Keyword based search works quite well most of the time. Ignore for the moment the contamination of results by those who could afford to buy their way to the top or somehow game the ranking system. In fact I used to take pride in my ability to formulate queries that yielded good results. Factual queries mostly yield moderately relevant results in my personal experience. This is not some objective measure of relevance, but purely my level of satisfaction.
On the other hand, queries that require language understanding or synthesis of results fail miserably. I’m not implying that the search engines have somehow failed. The fact of the matter is that this is a very difficult problem.
For example, consider two queries (and several variations of those) that I ran recently:
- “Innovative IoT Startups building Retail Technology in Montreal”
- “Regulations guidelines for electronics plastics enclosures casings”
The first one was an absolute disaster, with almost no relevant results. The second one fared slightly better, and I managed to get some information around plastics types and grades, fire rating, etc.
It made me think how far we still are from the dream of organizing the world’s information and making it accessible in a meaningful way. I’m sure there are many great minds out there who must have already researched this problem and maybe even come up with some solutions. From my perspective, the reasons seem to be:
- The relevant content must exist already
- The relevant content should be found and indexed and tagged in some way
- The NLP engine that processes the query “understands” the query and the context, matches the previously stored content to this context, and retrieves the content
As I said, these are very difficult problems.

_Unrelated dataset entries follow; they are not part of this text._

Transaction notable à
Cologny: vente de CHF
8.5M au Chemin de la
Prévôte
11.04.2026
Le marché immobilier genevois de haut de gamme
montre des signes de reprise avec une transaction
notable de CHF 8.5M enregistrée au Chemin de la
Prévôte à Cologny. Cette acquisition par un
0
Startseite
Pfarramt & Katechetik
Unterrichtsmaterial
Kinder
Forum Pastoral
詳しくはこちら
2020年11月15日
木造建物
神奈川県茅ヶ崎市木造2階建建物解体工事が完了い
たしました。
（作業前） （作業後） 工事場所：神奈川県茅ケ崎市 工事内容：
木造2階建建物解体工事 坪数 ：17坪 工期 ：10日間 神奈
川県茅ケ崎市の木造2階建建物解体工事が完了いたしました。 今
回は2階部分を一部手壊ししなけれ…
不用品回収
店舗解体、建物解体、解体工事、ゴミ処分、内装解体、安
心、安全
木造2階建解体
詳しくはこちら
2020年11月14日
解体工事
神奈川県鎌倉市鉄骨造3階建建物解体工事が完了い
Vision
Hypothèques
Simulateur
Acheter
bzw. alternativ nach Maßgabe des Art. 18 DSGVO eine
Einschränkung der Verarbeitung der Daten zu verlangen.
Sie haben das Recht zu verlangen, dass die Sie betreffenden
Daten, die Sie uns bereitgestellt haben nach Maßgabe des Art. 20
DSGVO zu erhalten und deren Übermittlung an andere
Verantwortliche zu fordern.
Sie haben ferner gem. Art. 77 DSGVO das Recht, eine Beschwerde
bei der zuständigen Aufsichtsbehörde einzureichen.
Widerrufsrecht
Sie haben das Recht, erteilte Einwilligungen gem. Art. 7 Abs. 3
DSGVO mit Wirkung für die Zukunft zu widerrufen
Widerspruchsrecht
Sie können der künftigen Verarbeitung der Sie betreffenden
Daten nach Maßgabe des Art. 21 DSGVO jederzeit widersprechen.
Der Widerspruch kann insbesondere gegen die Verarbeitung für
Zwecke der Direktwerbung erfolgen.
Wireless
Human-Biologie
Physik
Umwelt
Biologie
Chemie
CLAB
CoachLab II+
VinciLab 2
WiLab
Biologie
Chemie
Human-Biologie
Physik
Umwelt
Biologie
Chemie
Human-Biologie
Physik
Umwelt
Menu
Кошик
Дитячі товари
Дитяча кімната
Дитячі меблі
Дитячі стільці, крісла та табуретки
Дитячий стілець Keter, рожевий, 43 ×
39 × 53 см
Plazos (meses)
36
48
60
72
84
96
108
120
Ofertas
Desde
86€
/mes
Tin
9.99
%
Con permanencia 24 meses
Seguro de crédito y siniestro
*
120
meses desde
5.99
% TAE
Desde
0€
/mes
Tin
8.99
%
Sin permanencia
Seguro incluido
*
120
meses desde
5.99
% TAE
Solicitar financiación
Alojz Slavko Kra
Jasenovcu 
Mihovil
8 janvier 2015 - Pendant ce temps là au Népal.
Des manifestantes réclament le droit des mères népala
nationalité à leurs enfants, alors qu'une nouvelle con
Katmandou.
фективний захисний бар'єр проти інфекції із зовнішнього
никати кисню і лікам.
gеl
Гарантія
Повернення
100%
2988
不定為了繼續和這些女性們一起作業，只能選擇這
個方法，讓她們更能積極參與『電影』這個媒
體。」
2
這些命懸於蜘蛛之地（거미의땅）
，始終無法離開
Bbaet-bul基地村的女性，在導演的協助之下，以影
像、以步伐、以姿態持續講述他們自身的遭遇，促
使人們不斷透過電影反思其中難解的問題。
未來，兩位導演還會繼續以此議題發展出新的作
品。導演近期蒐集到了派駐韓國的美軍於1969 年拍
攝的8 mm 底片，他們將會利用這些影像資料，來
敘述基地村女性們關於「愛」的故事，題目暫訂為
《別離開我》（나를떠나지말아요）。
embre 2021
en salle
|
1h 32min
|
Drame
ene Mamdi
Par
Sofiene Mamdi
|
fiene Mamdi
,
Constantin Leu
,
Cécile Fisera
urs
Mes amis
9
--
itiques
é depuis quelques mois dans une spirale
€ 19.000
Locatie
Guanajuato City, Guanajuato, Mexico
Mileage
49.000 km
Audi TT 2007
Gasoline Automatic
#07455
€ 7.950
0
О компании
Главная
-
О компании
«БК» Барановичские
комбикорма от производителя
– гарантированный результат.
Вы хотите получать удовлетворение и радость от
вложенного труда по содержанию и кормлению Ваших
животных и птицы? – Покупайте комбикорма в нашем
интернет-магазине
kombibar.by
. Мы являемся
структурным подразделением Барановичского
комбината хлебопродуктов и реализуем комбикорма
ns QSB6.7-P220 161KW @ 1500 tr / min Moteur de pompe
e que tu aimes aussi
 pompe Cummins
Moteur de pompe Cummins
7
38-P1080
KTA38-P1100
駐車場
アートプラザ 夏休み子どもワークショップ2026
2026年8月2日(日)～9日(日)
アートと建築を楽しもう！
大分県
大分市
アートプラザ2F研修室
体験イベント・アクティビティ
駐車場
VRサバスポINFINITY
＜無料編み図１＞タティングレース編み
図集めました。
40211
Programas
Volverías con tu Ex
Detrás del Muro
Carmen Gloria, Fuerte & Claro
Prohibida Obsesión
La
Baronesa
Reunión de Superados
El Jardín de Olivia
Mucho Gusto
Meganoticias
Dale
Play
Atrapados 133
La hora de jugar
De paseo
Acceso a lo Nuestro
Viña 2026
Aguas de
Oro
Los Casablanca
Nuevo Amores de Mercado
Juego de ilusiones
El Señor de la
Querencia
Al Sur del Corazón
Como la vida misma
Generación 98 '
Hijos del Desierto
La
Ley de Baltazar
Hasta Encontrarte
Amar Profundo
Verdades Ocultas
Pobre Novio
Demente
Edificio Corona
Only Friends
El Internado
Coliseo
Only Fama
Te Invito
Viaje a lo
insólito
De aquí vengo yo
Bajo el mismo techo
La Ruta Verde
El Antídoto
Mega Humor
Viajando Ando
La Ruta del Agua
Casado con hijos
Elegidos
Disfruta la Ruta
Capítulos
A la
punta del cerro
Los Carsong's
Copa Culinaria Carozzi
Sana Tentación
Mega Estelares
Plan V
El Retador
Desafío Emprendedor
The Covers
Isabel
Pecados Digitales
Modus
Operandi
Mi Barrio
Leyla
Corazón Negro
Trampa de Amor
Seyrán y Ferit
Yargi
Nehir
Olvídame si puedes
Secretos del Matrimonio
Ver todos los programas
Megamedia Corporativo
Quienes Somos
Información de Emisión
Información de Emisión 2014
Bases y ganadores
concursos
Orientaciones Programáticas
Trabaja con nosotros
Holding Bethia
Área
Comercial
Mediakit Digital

There is a huge amount of information out there that is not online. It is in people’s minds, books, tapes, pictures, and videos. There are still companies out there that don’t have websites or haven’t shared their content. This is being slowly resolved by the digitization of content.
But my issue is with the fact that existing search engines offer no insight into how the results that are being displayed were retrieved. What is the context that has been used? Show me clusters, or categories, or logical components that went into the search, and then give me a way to refine the context so that more relevant results could be retrieved.
This will not only give users better results, but also help in training and improving the models themselves.
On the other hand, I realized how difficult it still is for companies and brands to be found by people who are looking for them. This is especially a killer for small firms and startups that have limited budgets to get in front of their audience. Optimizing for the long-tail keyword search queries is fine, but how does one semantically link ourselves to a bigger idea? Knowledge lies in the abstraction and association of related concepts. So if a foot-traffic counter or store heat-map generator or smart label producer doesn’t get linked to the concept of innovative retail technology, they will never show up in results that don’t use those specific keywords.
A lot of searches are generic, exploratory queries and get iteratively refined as the user gets more hints and keywords from the initial searches. But if it takes too long, the user will just get frustrated and give up.
In my opinion, Internet search to date has done an excellent job, but now it’s time to move to the next level. Search is ripe for disruption. The first company that manages to crack this code will reap the rewards for decades to come.